= Beginning of Section =

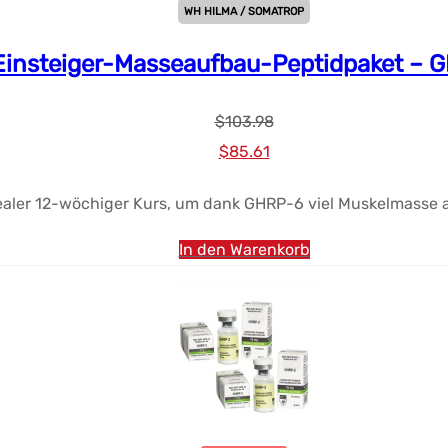
WH HILMA / SOMATROP
Einsteiger-Masseaufbau-Peptidpaket – 
$
103.98
Ursprünglicher
Aktueller
$
85.61
Preis
Preis:
ealer 12-wöchiger Kurs, um dank GHRP-6 viel Muskelmasse
war:
$85.61.
$103.98.
In den Warenkorb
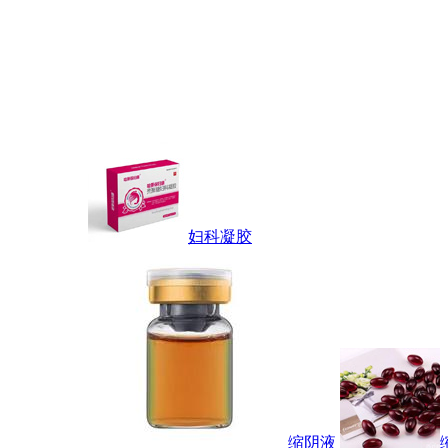
妇科凝胶
缩阴液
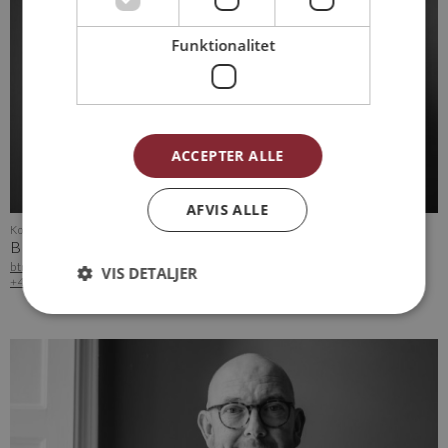
Funktionalitet
ACCEPTER ALLE
AFVIS ALLE
Kontormedhjælp
BERIT GRØNNING PEDERSEN
btn@arkvh.dk
VIS DETALJER
+45 75 62 15 20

= End of Section =

(ABOUT THIS TASK) Transcribe the entries above verbatim, excluding any image.

(RESPONSE)
WH HILMA / SOMATROP
Einsteiger-Masseaufbau-Peptidpaket – 
$
103.98
Ursprünglicher
Aktueller
$
85.61
Preis
Preis:
ealer 12-wöchiger Kurs, um dank GHRP-6 viel Muskelmasse
war:
$85.61.
$103.98.
In den Warenkorb
妇科凝胶
缩阴液
Funktionalitet
ACCEPTER ALLE
AFVIS ALLE
Kontormedhjælp
BERIT GRØNNING PEDERSEN
btn@arkvh.dk
VIS DETALJER
+45 75 62 15 20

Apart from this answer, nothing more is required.